> Supplied material:
━━━━
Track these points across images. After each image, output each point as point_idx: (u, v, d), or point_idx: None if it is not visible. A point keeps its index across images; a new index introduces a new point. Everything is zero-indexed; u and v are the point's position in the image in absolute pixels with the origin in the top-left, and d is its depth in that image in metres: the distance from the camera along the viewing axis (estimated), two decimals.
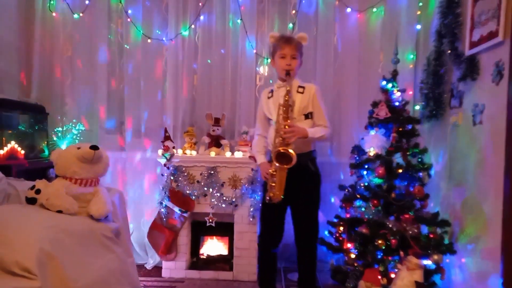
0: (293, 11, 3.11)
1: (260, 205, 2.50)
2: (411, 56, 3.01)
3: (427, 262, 2.28)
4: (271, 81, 3.22)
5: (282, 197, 2.20)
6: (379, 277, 2.30)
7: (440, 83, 2.55)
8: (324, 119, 2.33)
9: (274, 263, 2.51)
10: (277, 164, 2.13)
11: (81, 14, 3.15)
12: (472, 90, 2.26)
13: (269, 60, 3.16)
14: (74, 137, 3.05)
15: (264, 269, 2.50)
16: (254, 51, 3.14)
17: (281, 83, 2.36)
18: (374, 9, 3.05)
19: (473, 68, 2.21)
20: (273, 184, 2.20)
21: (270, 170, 2.21)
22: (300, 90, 2.31)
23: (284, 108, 2.18)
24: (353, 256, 2.44)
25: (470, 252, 2.23)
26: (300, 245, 2.42)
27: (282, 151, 2.12)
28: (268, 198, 2.25)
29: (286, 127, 2.15)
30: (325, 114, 2.34)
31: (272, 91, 2.41)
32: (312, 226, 2.40)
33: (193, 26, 3.16)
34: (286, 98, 2.18)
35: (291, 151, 2.10)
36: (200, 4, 3.13)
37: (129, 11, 3.17)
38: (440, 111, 2.58)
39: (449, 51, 2.41)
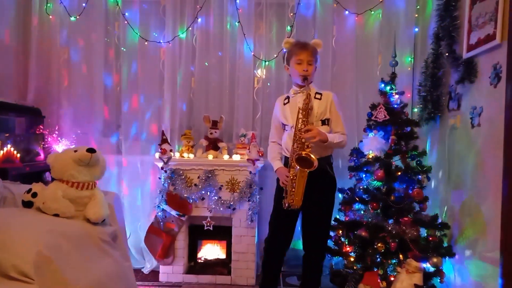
0: (291, 14, 3.11)
1: (273, 211, 2.44)
2: (409, 59, 3.03)
3: (426, 265, 2.27)
4: (268, 84, 3.22)
5: (301, 203, 2.16)
6: (379, 280, 2.29)
7: (438, 86, 2.56)
8: (342, 126, 2.34)
9: (279, 269, 2.46)
10: (297, 167, 2.10)
11: (78, 17, 3.13)
12: (470, 92, 2.27)
13: (267, 63, 3.17)
14: (70, 140, 3.03)
15: (268, 274, 2.45)
16: (252, 53, 3.14)
17: (297, 89, 2.34)
18: (372, 12, 3.06)
19: (471, 70, 2.22)
20: (293, 190, 2.16)
21: (290, 175, 2.18)
22: (318, 96, 2.30)
23: (304, 112, 2.17)
24: (352, 259, 2.43)
25: (469, 254, 2.22)
26: (310, 251, 2.36)
27: (303, 155, 2.09)
28: (287, 204, 2.20)
29: (306, 130, 2.12)
30: (342, 121, 2.35)
31: (288, 98, 2.39)
32: (325, 232, 2.36)
33: (190, 28, 3.16)
34: (307, 102, 2.17)
35: (312, 155, 2.08)
36: (198, 6, 3.13)
37: (126, 14, 3.16)
38: (439, 114, 2.59)
39: (447, 54, 2.42)
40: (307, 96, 2.18)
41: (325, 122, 2.31)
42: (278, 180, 2.38)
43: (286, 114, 2.35)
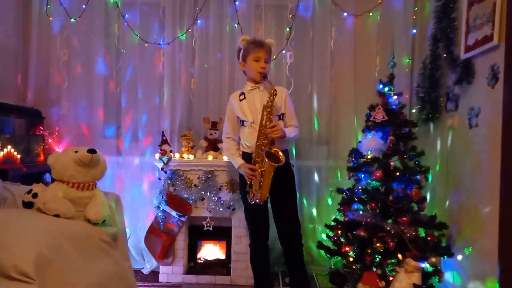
0: (290, 16, 3.13)
1: (244, 208, 2.54)
2: (407, 60, 3.04)
3: (425, 265, 2.28)
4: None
5: (268, 196, 2.28)
6: (378, 280, 2.30)
7: (436, 87, 2.57)
8: (295, 119, 2.50)
9: (268, 265, 2.53)
10: (266, 160, 2.20)
11: (77, 19, 3.14)
12: (468, 93, 2.28)
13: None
14: (70, 141, 3.04)
15: (259, 272, 2.51)
16: None
17: (253, 85, 2.46)
18: (370, 14, 3.08)
19: (469, 71, 2.24)
20: (261, 184, 2.25)
21: (257, 170, 2.26)
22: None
23: (269, 109, 2.27)
24: (351, 259, 2.44)
25: (467, 254, 2.23)
26: (287, 244, 2.48)
27: (273, 151, 2.22)
28: (254, 199, 2.30)
29: (272, 126, 2.24)
30: (294, 115, 2.50)
31: (243, 94, 2.48)
32: (296, 222, 2.48)
33: (190, 30, 3.17)
34: (272, 99, 2.28)
35: (280, 152, 2.22)
36: (197, 8, 3.14)
37: (126, 15, 3.17)
38: (436, 115, 2.60)
39: (445, 55, 2.43)
40: (271, 93, 2.28)
41: (280, 117, 2.44)
42: (241, 177, 2.49)
43: (244, 110, 2.44)
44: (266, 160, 2.20)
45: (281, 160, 2.21)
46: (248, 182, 2.35)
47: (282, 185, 2.38)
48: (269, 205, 2.55)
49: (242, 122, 2.47)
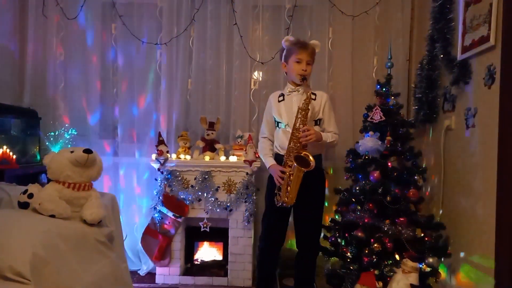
0: (287, 16, 3.13)
1: (266, 207, 2.46)
2: (405, 61, 3.05)
3: (422, 265, 2.28)
4: (265, 86, 3.23)
5: (295, 200, 2.18)
6: (375, 280, 2.30)
7: (433, 87, 2.58)
8: (335, 126, 2.39)
9: (274, 268, 2.49)
10: (295, 165, 2.12)
11: (74, 18, 3.13)
12: (465, 94, 2.29)
13: (263, 65, 3.18)
14: (67, 142, 3.02)
15: (264, 274, 2.46)
16: (249, 55, 3.15)
17: (293, 87, 2.37)
18: (368, 14, 3.08)
19: (465, 72, 2.25)
20: (288, 188, 2.18)
21: (287, 172, 2.20)
22: (313, 96, 2.32)
23: (304, 112, 2.19)
24: (348, 259, 2.44)
25: (464, 255, 2.24)
26: (303, 249, 2.39)
27: (302, 155, 2.13)
28: (281, 202, 2.22)
29: (305, 130, 2.16)
30: (334, 121, 2.40)
31: (283, 95, 2.41)
32: (317, 229, 2.40)
33: (187, 30, 3.16)
34: (307, 102, 2.19)
35: (310, 156, 2.11)
36: (195, 8, 3.14)
37: (123, 15, 3.16)
38: (434, 115, 2.60)
39: (442, 56, 2.44)
40: (307, 96, 2.20)
41: (317, 122, 2.36)
42: (269, 177, 2.41)
43: (280, 112, 2.38)
44: (295, 164, 2.13)
45: (311, 165, 2.10)
46: (277, 184, 2.29)
47: (309, 188, 2.26)
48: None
49: (277, 124, 2.41)
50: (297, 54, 2.29)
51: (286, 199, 2.19)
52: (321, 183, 2.39)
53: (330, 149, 2.96)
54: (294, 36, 2.45)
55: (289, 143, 2.23)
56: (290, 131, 2.24)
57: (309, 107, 2.21)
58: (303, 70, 2.27)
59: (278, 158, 2.37)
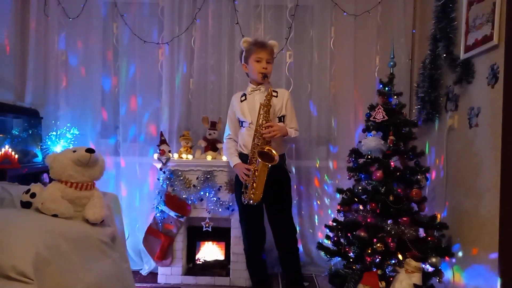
0: (289, 15, 3.12)
1: (238, 208, 2.52)
2: (407, 60, 3.04)
3: (425, 265, 2.27)
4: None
5: (261, 197, 2.26)
6: (378, 280, 2.29)
7: (436, 87, 2.57)
8: (296, 122, 2.49)
9: (264, 268, 2.52)
10: (259, 161, 2.18)
11: (76, 18, 3.12)
12: (468, 93, 2.28)
13: None
14: (68, 141, 3.02)
15: (256, 274, 2.50)
16: None
17: (254, 86, 2.46)
18: (370, 13, 3.08)
19: (468, 71, 2.24)
20: (254, 185, 2.23)
21: (251, 169, 2.25)
22: (274, 94, 2.39)
23: (265, 108, 2.26)
24: (351, 259, 2.43)
25: (467, 254, 2.23)
26: (282, 246, 2.47)
27: (265, 150, 2.20)
28: (247, 199, 2.28)
29: (266, 126, 2.23)
30: (295, 117, 2.49)
31: (245, 95, 2.48)
32: (291, 225, 2.48)
33: (189, 29, 3.16)
34: (269, 98, 2.27)
35: (273, 150, 2.20)
36: (197, 8, 3.13)
37: (124, 15, 3.16)
38: (436, 114, 2.60)
39: (445, 55, 2.43)
40: (269, 93, 2.27)
41: (281, 119, 2.43)
42: (236, 177, 2.49)
43: (244, 111, 2.44)
44: (259, 159, 2.18)
45: (275, 159, 2.18)
46: (243, 182, 2.34)
47: (277, 189, 2.37)
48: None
49: (241, 123, 2.46)
50: (256, 53, 2.38)
51: (252, 195, 2.25)
52: (286, 182, 2.48)
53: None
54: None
55: (253, 140, 2.29)
56: (254, 129, 2.30)
57: (271, 103, 2.28)
58: (263, 68, 2.36)
59: (242, 157, 2.43)
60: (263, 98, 2.32)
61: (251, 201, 2.28)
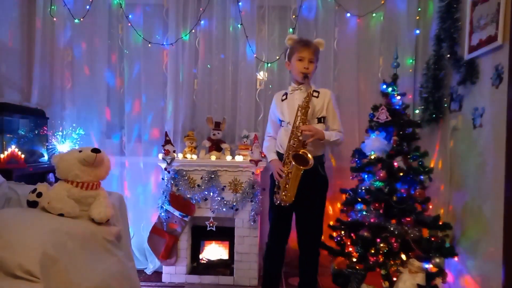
0: (293, 16, 3.13)
1: (269, 206, 2.45)
2: (411, 61, 3.04)
3: (429, 265, 2.27)
4: (270, 86, 3.24)
5: (293, 199, 2.18)
6: (381, 280, 2.30)
7: (439, 87, 2.57)
8: (339, 124, 2.36)
9: (279, 266, 2.49)
10: (293, 163, 2.10)
11: (81, 19, 3.15)
12: (472, 93, 2.28)
13: (269, 65, 3.19)
14: (74, 141, 3.04)
15: (268, 271, 2.47)
16: (255, 55, 3.16)
17: (295, 86, 2.37)
18: (374, 14, 3.09)
19: (473, 72, 2.24)
20: (286, 186, 2.18)
21: (285, 170, 2.19)
22: (315, 94, 2.31)
23: (303, 110, 2.19)
24: (354, 259, 2.43)
25: (471, 255, 2.23)
26: (304, 249, 2.39)
27: (300, 153, 2.13)
28: (279, 200, 2.22)
29: (304, 128, 2.15)
30: (339, 119, 2.37)
31: (286, 94, 2.42)
32: (318, 230, 2.39)
33: (193, 30, 3.18)
34: (307, 100, 2.19)
35: (309, 154, 2.11)
36: (201, 9, 3.15)
37: (130, 16, 3.18)
38: (440, 115, 2.60)
39: (448, 55, 2.43)
40: (308, 94, 2.20)
41: (321, 120, 2.34)
42: (271, 175, 2.41)
43: (283, 110, 2.39)
44: (293, 162, 2.11)
45: (309, 164, 2.09)
46: (276, 181, 2.29)
47: (310, 189, 2.26)
48: None
49: (280, 122, 2.42)
50: (299, 52, 2.29)
51: (284, 197, 2.19)
52: (320, 184, 2.36)
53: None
54: (298, 36, 2.44)
55: (289, 141, 2.22)
56: (291, 129, 2.24)
57: (310, 105, 2.20)
58: (305, 68, 2.27)
59: (279, 157, 2.37)
60: (302, 98, 2.24)
61: (283, 203, 2.22)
━━━━
> Exercise:
From the first line through the line with "38: (440, 111, 2.58)", output those lines of the entries above exactly, and nothing else, with the pictures left out.

> Answer section:
Track these points across images. After each image, output each point as point_idx: (u, v, d), or point_idx: None if it is not visible. A point keeps its index across images; a new index introduces a new point. Everything is zero-indexed; u and v are the point's position in the image in absolute pixels with the origin in the top-left, and d is its depth in that image in metres: the distance from the camera along the viewing axis (estimated), two decimals.
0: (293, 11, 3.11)
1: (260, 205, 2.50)
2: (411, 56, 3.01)
3: (427, 262, 2.28)
4: (271, 81, 3.22)
5: (282, 197, 2.20)
6: (379, 277, 2.30)
7: (440, 83, 2.55)
8: (324, 119, 2.33)
9: (274, 263, 2.51)
10: (277, 164, 2.13)
11: (81, 14, 3.15)
12: (472, 90, 2.26)
13: (269, 60, 3.16)
14: (74, 137, 3.05)
15: (264, 269, 2.50)
16: (254, 51, 3.14)
17: (281, 83, 2.36)
18: (374, 9, 3.05)
19: (473, 68, 2.21)
20: (273, 184, 2.20)
21: (270, 170, 2.21)
22: (300, 90, 2.31)
23: (284, 108, 2.18)
24: (353, 256, 2.44)
25: (470, 252, 2.23)
26: (300, 245, 2.42)
27: (282, 151, 2.12)
28: (268, 198, 2.25)
29: (286, 127, 2.15)
30: (325, 114, 2.34)
31: (272, 91, 2.41)
32: (312, 226, 2.40)
33: (193, 26, 3.16)
34: (286, 98, 2.18)
35: (291, 151, 2.10)
36: (200, 4, 3.13)
37: (129, 11, 3.17)
38: (440, 111, 2.58)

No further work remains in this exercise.